Давняя мечта нейробиологов — увидеть разом все межнейронные связи в мозге и не запутаться в них — кажется, начинает сбываться. Как сообщают в журнале Nature исследователи из Стэнфордского университета (США), им удалось сделать мозг оптически прозрачным, но при этом так, что нейроны в нём остаются видимыми.
Существующие нейроанатомические технологии позволяют рассмотреть клеточную структуру мозга, но лишь на очень тонких срезах ткани. Чтобы понять, как устроена какая-нибудь функциональная зона мозга целиком, нужно совместить огромное количество таких «стоп-кадров» — и сделать это без ошибок. Решить такую головоломку чрезвычайно трудно, практически невозможно.
Нейронная структура гиппокампа мыши, увиденного целиком с помощью технологии CLARITY.
Учёные из Стэнфорда придумали, как увидеть мозг изнутри, не прибегая к «шинкованию» его на тысячи кусочков. Главным препятствием для лучей света служат липиды, из которых состоит, например, миелиновая обмотка нейронных аксонов. Липиды можно удалить детергентом — скажем, лаурилсульфатом натрия (популярнейший реагент, который можно найти абсолютно в любой лаборатории). И такие попытки неоднократно предпринимались, однако вместе с липидами детергент вымывал и значительное количество белков. То есть перед исследователями стояла задача защитить от детергента всё, кроме липидов.
Сделать это удалось с помощью акриламида, ещё одного сверхпопулярного вещества, способного полимеризоваться с образованием геля. Лаборатория Карла Дайссерота разработала следующую технологию: мозг пропитывался акриламидом, связывавшим белки, нуклеиновые кислоты и другие макромолекулы, за исключением липидов. Затем акриламид полимеризовался, и в результате макромолекулы оказывались закреплены в обширной полимерной сетке.
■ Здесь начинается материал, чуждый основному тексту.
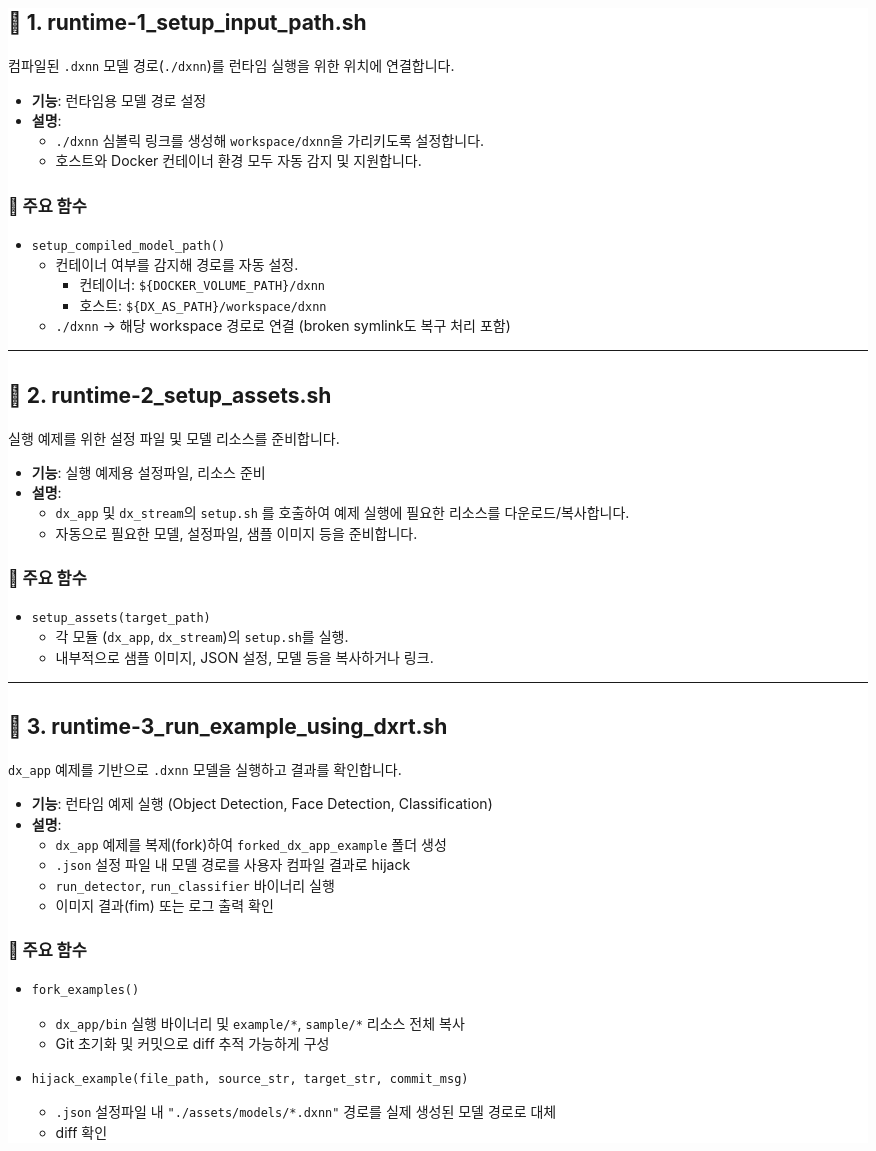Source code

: ## 📁 1. runtime-1_setup_input_path.sh

컴파일된 `.dxnn` 모델 경로(`./dxnn`)를 런타임 실행을 위한 위치에 연결합니다.

- **기능**: 런타임용 모델 경로 설정
- **설명**:
  - `./dxnn` 심볼릭 링크를 생성해 `workspace/dxnn`을 가리키도록 설정합니다.
  - 호스트와 Docker 컨테이너 환경 모두 자동 감지 및 지원합니다.

### 📌 주요 함수

- `setup_compiled_model_path()`
  - 컨테이너 여부를 감지해 경로를 자동 설정.
    - 컨테이너: `${DOCKER_VOLUME_PATH}/dxnn`
    - 호스트: `${DX_AS_PATH}/workspace/dxnn`
  - `./dxnn` → 해당 workspace 경로로 연결 (broken symlink도 복구 처리 포함)
---

## 📁 2. runtime-2_setup_assets.sh

실행 예제를 위한 설정 파일 및 모델 리소스를 준비합니다.

- **기능**: 실행 예제용 설정파일, 리소스 준비
- **설명**:
  - `dx_app` 및 `dx_stream`의 `setup.sh` 를 호출하여 예제 실행에 필요한 리소스를 다운로드/복사합니다.
  - 자동으로 필요한 모델, 설정파일, 샘플 이미지 등을 준비합니다.

### 📌 주요 함수

- `setup_assets(target_path)`
  - 각 모듈 (`dx_app`, `dx_stream`)의 `setup.sh`를 실행.
  - 내부적으로 샘플 이미지, JSON 설정, 모델 등을 복사하거나 링크.
---

## 📁 3. runtime-3_run_example_using_dxrt.sh

`dx_app` 예제를 기반으로 `.dxnn` 모델을 실행하고 결과를 확인합니다.

- **기능**: 런타임 예제 실행 (Object Detection, Face Detection, Classification)
- **설명**:
  - `dx_app` 예제를 복제(fork)하여 `forked_dx_app_example` 폴더 생성
  - `.json` 설정 파일 내 모델 경로를 사용자 컴파일 결과로 hijack
  - `run_detector`, `run_classifier` 바이너리 실행
  - 이미지 결과(fim) 또는 로그 출력 확인

### 📌 주요 함수

- `fork_examples()`
  - `dx_app/bin` 실행 바이너리 및 `example/*`, `sample/*` 리소스 전체 복사
  - Git 초기화 및 커밋으로 diff 추적 가능하게 구성

- `hijack_example(file_path, source_str, target_str, commit_msg)`
  - `.json` 설정파일 내 `"./assets/models/*.dxnn"` 경로를 실제 생성된 모델 경로로 대체
  - diff 확인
При вымывании из этой сетки липидов терялось всего 8% белков (сравните с 41%, вымывавшимся при использовании других методов).
Применив эту технологию, названную CLARITY, к целому мозгу мыши, удалось увидеть нейронную структуру от внешних слоёв коры до таких глубин, как таламус (нейроны при этом несли флюоресцентные метки, без которых их никто в опрозрачненном мозге не увидел бы). Удалось проследить и путь нервного волокна в полумиллиметровом срезе человеческого мозга — и тут необходимо заметить, что для прочих нейроанатомических методов такая толщина среза (всего 0,5 мм!) непозволительно велика.
Мозг мыши до (слева) и после применения технологии «опрозрачнивания» (здесь и выше иллюстрации авторов работы).
Итак, смысл метода в том, чтобы создать искусственный скелет, который закрепил бы нужные молекулы (белки и т. п.) и позволил бы очистить структуру от ненужных липидов, делающих ткань непроницаемой для света. Эффект без преувеличения фантастический. Перспективы же этого метода очевидны, в самом прямом смысле этого слова. Так можно, например, изучать распределение белков по нейронам и динамику их перемещения при разных функциональных состояниях нейронов и мозга в целом. Кроме того, это позволит сравнить нейронные связи в здоровом мозге и, скажем, при тяжёлой психоневрологической патологии.
Однако у метода, как можно понять, есть одно серьёзное ограничение: им можно пользоваться только на мёртвом мозге, то есть, чтобы сравнить мозг здорового человека и мозг больного шизофренией или аутизмом, нужно дождаться смерти того и другого. Кроме того, пока что не вполне ясно, влияет ли этот метод на структуру нервной ткани: не получится ли так, что мы будем наблюдать не естественные изменения в мозге, а лишь методические артефакты? В ближайшее время исследователи собираются внести в этот вопрос (да простят нас читатели за невольный каламбур) окончательную ясность.